I can remember David Grieg and Maypole grocery shops.We also had a local shop called Busseys where you could buy all stuff loose.Eg sugar,dried fruit ,biscuits,flour and most dried goods. It was all lined up in containers at the front of the counter.The local butcher used to deliver and my Mum used to pay at the end of the week.The greengrocer used to deliver as well.Nothing was prepacked and I used to love watching the grocer slice a bit of cheese off a big block with his cheesewire.

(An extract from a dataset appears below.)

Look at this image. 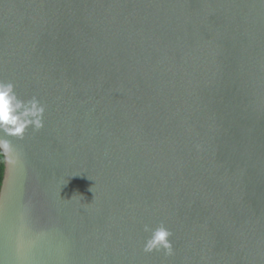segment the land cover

They used to sell these things called bathchaps,which were pigs cheeks that had been cooked and breadcrumbed.Milk used to come in big old pint bottles with a cardboard lid.And I used to go and get my Dad twenty Players Navy Cut cigarettes and nobody turned a hair at a child asking for ciggies.!
I also used to go to the Jug and Bottle and get beer from a barrel poured into a jug to take home ,whereupon my Dad would put the hot poker from the fire into the beer and then drink it. I never knew why he did this !
shaney that seems to combine the British love of DIY with the British love of warm beer.

I remember helping my mother do the weekly shop at our local International Stores in Sawbridgeworth, Herts. One of my jobs was to collect the Green Shield Stamps they gave out and I'd spend ages sticking them in the books. Can't ever recall what we actually got with our savings; but mum did eventually become a cashier at the stores!